Par Ross Norman
Mise à jour février 2026
L'année en cours s'est avérée exceptionnelle pour l'or, quel que soit le critère considéré. Après avoir atteint son plus haut historique à 5 600 $ fin janvier, le marché a montré des signes évidents de surachèvement technique et de positionnement spéculatif élevé, préparant le terrain pour une correction substantielle.
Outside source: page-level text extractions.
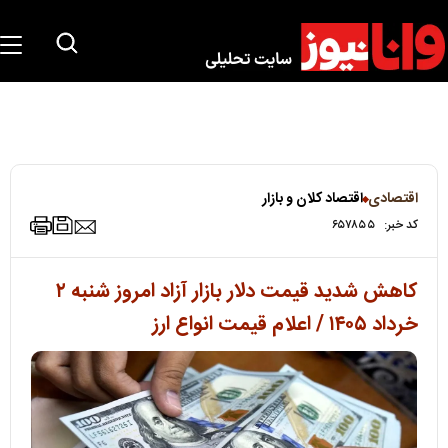
اقتصادی
اقتصاد کلان و بازار
کد خبر:
۶۵۷۸۵۵
کاهش شدید قیمت دلار بازار آزاد امروز شنبه ۲
خرداد ۱۴۰۵ / اعلام قیمت انواع ارز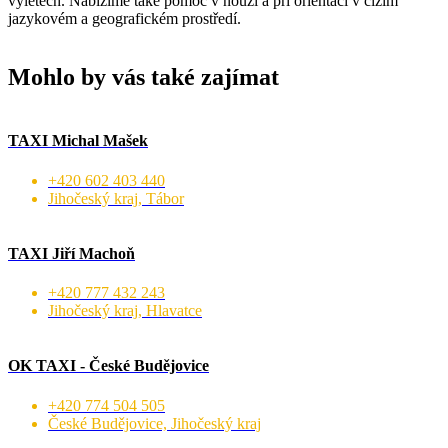
výletech. Nabízíme také pomoc v nouzi a při orientaci v cizím
jazykovém a geografickém prostředí.
Mohlo by vás také zajímat
TAXI Michal Mašek
+420 602 403 440
Jihočeský kraj, Tábor
TAXI Jiří Machoň
+420 777 432 243
Jihočeský kraj, Hlavatce
OK TAXI - České Budějovice
+420 774 504 505
České Budějovice, Jihočeský kraj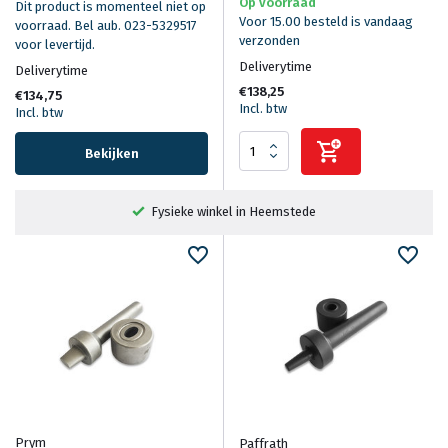
Op voorraad
Dit product is momenteel niet op
Voor 15.00 besteld is vandaag
voorraad. Bel aub. 023-5329517
verzonden
voor levertijd.
Deliverytime
Deliverytime
€138,25
€134,75
Incl. btw
Incl. btw
Bekijken
Fysieke winkel in Heemstede
Prym
Paffrath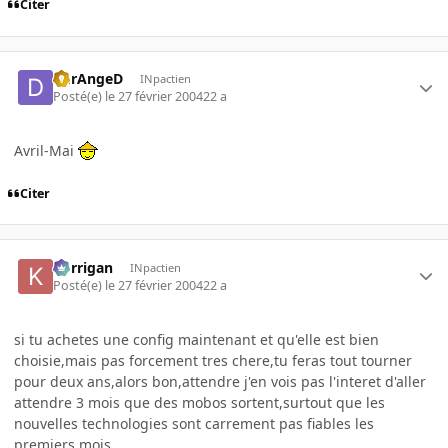
Citer
DErAngeD
INpactien
Posté(e)
le 27 février 2004
22 a
Avril-Mai
Citer
korrigan
INpactien
Posté(e)
le 27 février 2004
22 a
si tu achetes une config maintenant et qu'elle est bien
choisie,mais pas forcement tres chere,tu feras tout tourner
pour deux ans,alors bon,attendre j'en vois pas l'interet d'aller
attendre 3 mois que des mobos sortent,surtout que les
nouvelles technologies sont carrement pas fiables les
premiers mois.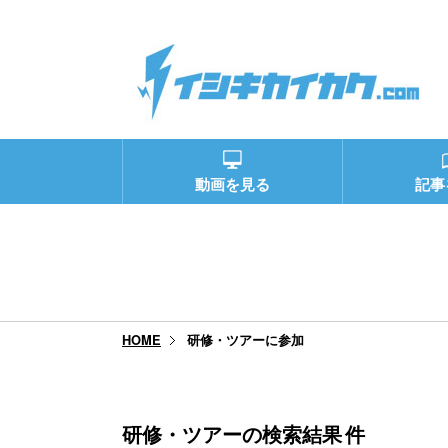
動画を見る
記事
研修・ツアーに参加
HOME
研修・ツアーの検索結果
件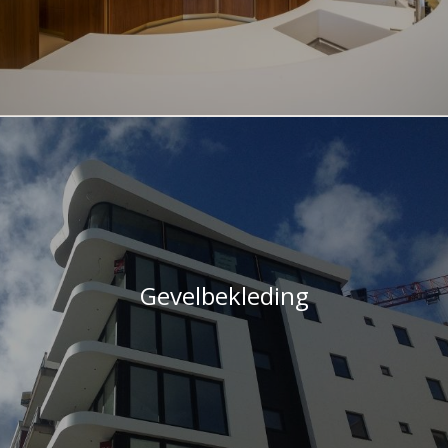
Gevelbekleding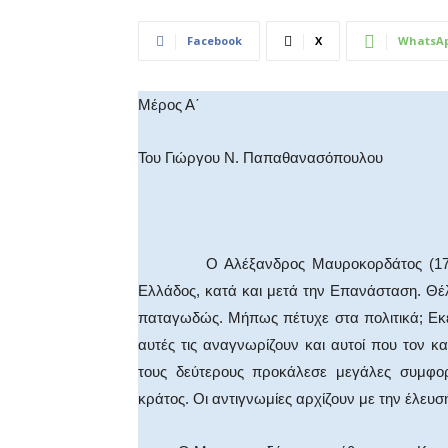
Facebook
X
WhatsA
Μέρος Α΄
Του Γιώργου Ν. Παπαθανασόπουλου
Ο Αλέξανδρος Μαυροκορδάτος (1791-186
Ελλάδος, κατά και μετά την Επανάσταση. Θέλη
παταγωδώς. Μήπως πέτυχε στα πολιτικά; Εκεί
αυτές τις αναγνωρίζουν και αυτοί που τον 
τους δεύτερους προκάλεσε μεγάλες συμφο
κράτος. Οι αντιγνωμίες αρχίζουν με την έλευ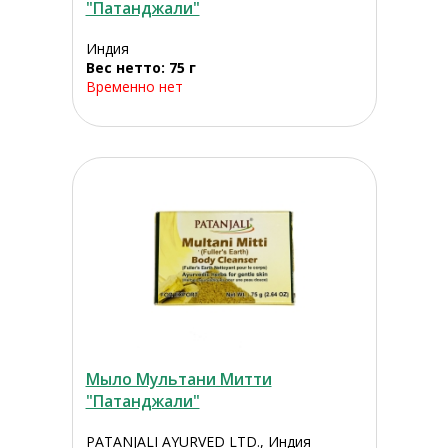
"Патанджали"
Индия
Вес нетто: 75 г
Временно нет
Мыло Мультани Митти
"Патанджали"
PATANJALI AYURVED LTD., Индия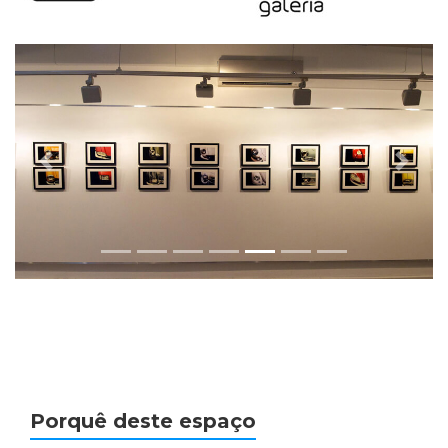
Previous
Next
Porquê deste espaço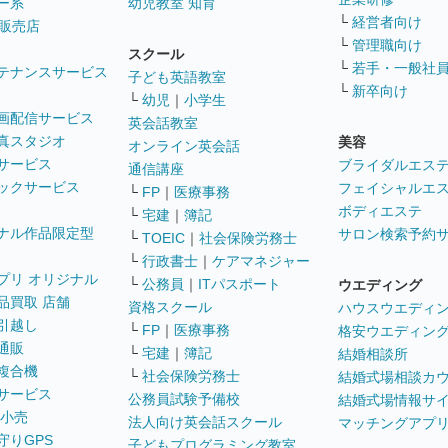
ー系
幼児教室 知育
└
経営者向け
販売店
└
管理職向け
スクール
└
若手・一般社
テナンスサービス
子ども英語教室
└
新卒向け
└
幼児
｜
小学生
画配信サービス
英会話教室
真スタジオ
美容
オンライン英会話
サービス
ブライダルエス
通信講座
ックサービス
フェイシャルエ
└
FP
｜
医療事務
ボディエステ
└
宅建
｜
簿記
ナル作品限定型
サロン検索予約
└
TOEIC
｜
社会保険労務士
└
行政書士
｜
ケアマネジャー
プリ オリジナル
└
公務員
｜
ITパスポート
ウエディング
品買取 店舗
資格スクール
ハウスウエディ
引越し
└
FP
｜
医療事務
格安ウエディン
通販
└
宅建
｜
簿記
結婚相談所
複合機
└
社会保険労務士
結婚式場相談カ
サービス
公務員試験予備校
結婚式場情報サ
 小売
法人向け英会話スクール
マッチングアプ
守りGPS
子どもプログラミング教室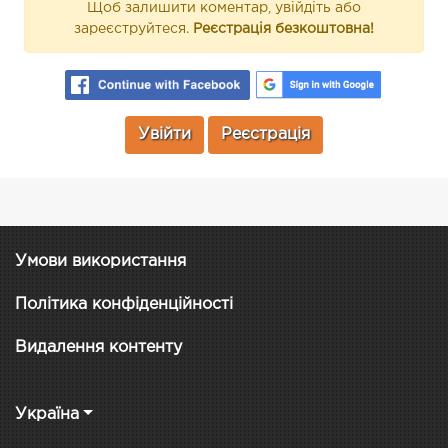
Щоб залишити коментар, увійдіть або
зареєструйтеся.
Реєстрація безкоштовна!
Увійти
Реєстрація
Умови використання
Політика конфіденційності
Видалення контенту
Україна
L'or a ensuite reculé d'environ 20 %, une baisse exacerbée par les liquidations stop-loss, avant de trouver un plancher autour de 4 500 $. Historiquement, de telles corrections sont souvent suivies d'un rebond de 50 %, validant le marché haussier en cours depuis 2022. Bien que l'or se soit effectivement repris, l'élan haussier s'est nettement modéré, les prix se situant actuellement à peine au-dessus de l'objectif de 5 050 $ impliqué par ce scénario.
La reprise modérée peut être largement attribuée aux vents contraires d'un regain de force du dollar américain suite aux données d'emploi américaines meilleures que prévues, qui ont conduit à une révision des anticipations de baisse des taux, désormais reportées à mi-année. Parallèlement, les rendements des obligations du Trésor américain se sont raffermis, le taux de référence à 10 ans augmentant de près de trois points de base pour atteindre 4,168 %.
Sur le plan physique, la demande d'or indienne reste robuste, les primes sur le marché local se maintenant près de leurs plus hauts niveaux décennaux malgré les prix records. Cette résilience - contrairement à la sensibilité historique aux prix - sert d'indicateur avancé clé soutenant une vision constructive du marché à long terme. En revanche, la demande saisonnière chinoise s'est modérée, les prix locaux passant d'une prime de neuf mois à un modeste discount. Globalement, les achats asiatiques continuent de représenter un baromètre important du sentiment mondial et des tendances de consommation.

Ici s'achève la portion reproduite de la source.